Tuesday, July 21, 2015

Ramblings: Magazine Collages


It's me again! Popping in after a brief hiatus...again. Whoops! Life sometimes gets so busy but I still think of my blog so don't you worry! I haven't disappeared completely.  So, what do I have going on? Nothing too exciting, just regular normal life stuff. I won't bore you with that stuff because I know you all have your own "boring" regular life stuff - so on to today's post;

I don't buy magazine to read. I buy them for visual inspiration. One thing I discovered over the last couple of years is that I am a visual person. I get my inspiration visually and I am drawn to things that are visually appealing. I don't know why it took me so long to discover this because I used to do what I started recently growing up: cutting pictures from magazines and creating collages and inspiration books.

One of the things I remember looking forward to was getting my Delia catalog . What teen girl in the 90's didn't?
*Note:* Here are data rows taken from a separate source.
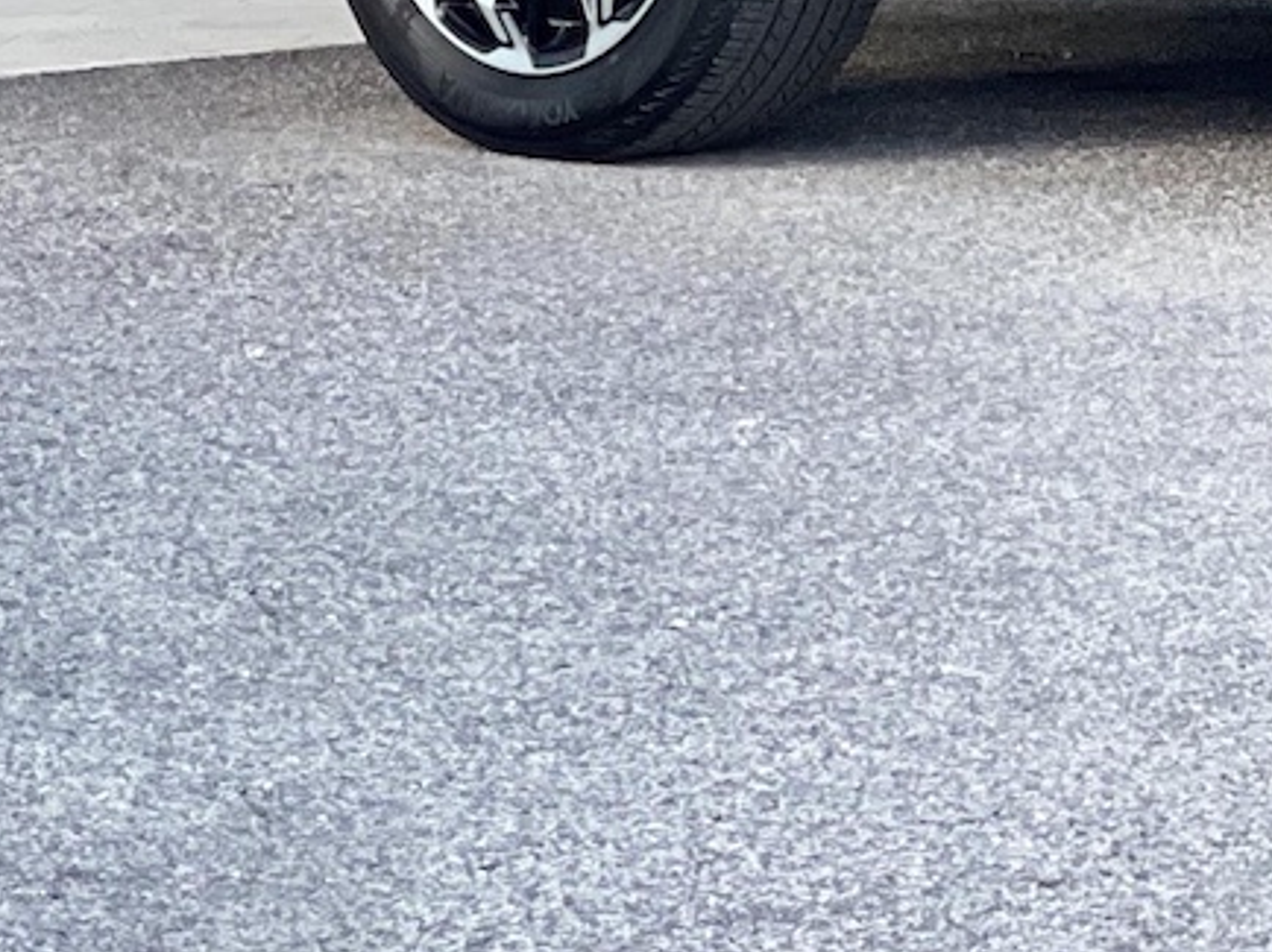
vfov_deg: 6.4
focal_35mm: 230
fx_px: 8447
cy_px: -470
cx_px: 2191
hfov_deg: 8.3
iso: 100
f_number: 2.2
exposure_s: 1/121
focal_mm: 7.5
Not only did I spend hours thumbing through the catalog dreaming of the clothes I would never buy but I used to cut everything out I loved and glue them on a poster board and plaster my room with collages. I didn't just do this with my Delia catalog. I did this with every magazine my mother no longer wanted. I'd cut out words, pictures, pictures, phrased - anything really that appealed to me in that moment. 

I don't know why I did it. It was just something I thoroughly enjoyed. I had many composition books, and poster boards filled with magazine cutouts. Then I stopped - not because I didn't enjoy it, but because of life craziness. At the peak of the craziness, when I had no choice but to move out, all my collages and notebooks went in the trash. 12-13 years later, I now wish I had saved some of those because I realize those notebooks plastered with cutouts were my form of self expression. That along with writing and reading - all things that I lost touch with. 

I know I've written on here a lot about passions and things that I think I should be doing - I probably confuse the hell out of all of you. Which is totally understandable because I confuse the heck out of myself too. I have lost touch with myself over the years and I am just starting to figure that out again. I'm realizing that a lot of things that I say I enjoy only because I think I need to enjoy them and I try to force myself in to it only to end up burned out and more confused. Does that make sense? 

Within the last year I've discovered a lot about myself. Let me tell you - it's been a crazy ride.